# Theoretical Math: Proving an injection when it's countably infinite.

1. Apr 25, 2012

### mmilton

1. The problem statement, all variables and given/known data

Let f: A --> B be an injection and suppose that the set A is countably infinite; how can I prove that there is an injection from B to A if and only if B is countably infinite?

Also, if we would suppose that A is uncountable, can B be countable?

2. Relevant equations

3. The attempt at a solution

Here is what I have thus far,

First direction:
Suppose B is countably infinite. Then, by definition, there is a
bijection from B to the naturals. Since A is also countably infinite, there is a bijection
from A to the naturals, and hence a bijection between B and A (and hence injection from B to A).

Next direction:
First show that since f is an injection of a countably infinite set to B, then B must be infinite.
Now, if there is an injection from B to A, then there is a bijection from B to a subset of A, call this subset S. So B and S have the same cardinality. But any infinite subset S of a countably infinite set A is countably infinite, so B has the same cardinality as a countably infinite set S.

2. Apr 26, 2012

### Dustinsfl

For your first direction, I would say instead that since A and B can be put into a 1-1 correspondence with $\mathbb{N}$ we can map the first element of B which is mapped to 1 to the element in A which is mapped to 1 and so forth. Hence we have an injective map from B to A. You don't need bijection since you are only asked about injection.

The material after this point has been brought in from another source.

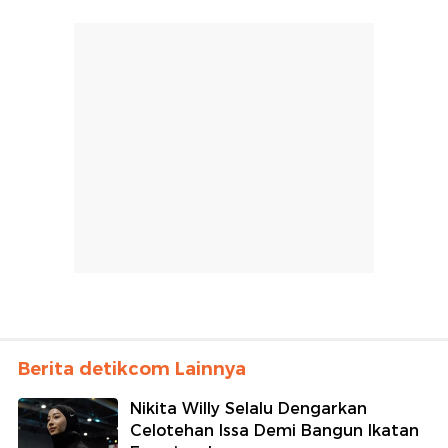
Berita detikcom Lainnya
Nikita Willy Selalu Dengarkan
Celotehan Issa Demi Bangun Ikatan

We are given f is injective from A to B, $A\mapsto\mathbb{N}$ i.e. A is countable infinite, and g:B->A is injective. So since f is injective every element of A maps to an element of B. However, there could be more elements in B but we have that g is also injective so every element of B maps to an element of A and A is countable infinite so B must be what?

I think these are pretty much just straight forward. I don't think you need to worry about a subset for the second one.